While overseas, Americans will find that there are several risks associated with getting behind the wheel of a car. The risk of a crash is extremely high and is in fact the number one cause of death for international travelers. These crashes are the result of a number of factors that drivers should be aware of and avoid if at all possible. There is, for example, the risk of unsafe, poorly kept vehicles, and roads that are poorly maintained and unsafe for travel. Dangerous or careless driving on the part of locals and tourists are also a risk. Because many foreign countries speak a language other than English, understanding traffic laws can be troublesome. In some cases, there is also the risk of driving on the wrong side of the road.

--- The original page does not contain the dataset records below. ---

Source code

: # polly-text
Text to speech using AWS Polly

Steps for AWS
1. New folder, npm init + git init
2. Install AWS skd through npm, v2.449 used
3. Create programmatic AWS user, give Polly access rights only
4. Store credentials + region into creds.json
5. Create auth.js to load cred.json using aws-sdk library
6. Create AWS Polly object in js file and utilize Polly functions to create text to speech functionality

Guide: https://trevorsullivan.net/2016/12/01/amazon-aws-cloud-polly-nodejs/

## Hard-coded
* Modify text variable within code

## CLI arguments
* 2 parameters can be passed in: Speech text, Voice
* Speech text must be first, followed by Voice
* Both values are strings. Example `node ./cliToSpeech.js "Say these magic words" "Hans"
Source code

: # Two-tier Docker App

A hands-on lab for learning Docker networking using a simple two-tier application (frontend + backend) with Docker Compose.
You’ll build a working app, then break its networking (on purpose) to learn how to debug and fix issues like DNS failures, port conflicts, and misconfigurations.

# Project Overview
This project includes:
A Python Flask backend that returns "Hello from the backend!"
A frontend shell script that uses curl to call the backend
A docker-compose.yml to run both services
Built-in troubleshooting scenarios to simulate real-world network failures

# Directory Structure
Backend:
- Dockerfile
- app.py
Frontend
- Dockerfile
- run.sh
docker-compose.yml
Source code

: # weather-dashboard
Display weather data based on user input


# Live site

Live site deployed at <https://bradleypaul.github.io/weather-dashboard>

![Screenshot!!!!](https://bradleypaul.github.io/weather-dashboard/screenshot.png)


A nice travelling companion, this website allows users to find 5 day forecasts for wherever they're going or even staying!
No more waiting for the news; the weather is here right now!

Local Driving Laws and Culture

Before leaving on a trip that involves driving, people must acquaint themselves with the driving laws for the location that they are traveling to. It isn't enough to only learn the traffic laws for a certain country. Laws can and often do vary from one area to another. Laws to take into consideration are local speeding laws, and laws regarding cell phone usage and texting while driving. Knowing the law regarding drinking and driving is also important, as are street signs. Licensing is another issue that varies depending on location. An International Drivers Pass (IDP) is sufficient in most countries, but may be limited. In Japan, for example, a person may use an IDP for only a certain amount of time before they replace it with a Japanese license.

Renting a Car

The ability to move about freely is important when traveling abroad. While buses, trains, and even taxis are an option in most countries, there is a certain freedom in having a vehicle available whenever it is needed. To rent a car, travelers will need to have their driver's license, or if required, an International Driver's Permit, and insurance. People should check with their current auto insurance coverage provider to determine if their insurance covers car rentals abroad and in which countries. They may also want to check their credit card travel insurance, which may also offer insurance coverage for car rentals. If they are not covered, the car rental agency can provide coverage.

Tips on Driving Abroad

Before traveling, determine whether an IDP is necessary. Most often these are required in countries that do not speak English. To obtain an IDP go to the American Automobile Association or the National Automobile Club. To ensure that an area is safe prior to travel, contact the American Embassy in the country that is being visited to learn about any unrest that could prove troublesome for an American. When driving overseas, people will want to use caution to increase their chances of remaining safe. They should be aware of any weather conditions that could prove detrimental and potentially leave them stranded. Avoid isolated roads and roads that are not found on tourist maps. Night driving is also something to avoid whenever possible, particularly when driving alone. Prepare for driving in other countries by learning their road signs and what they mean. Keep local maps on hand and learn what roads have tolls.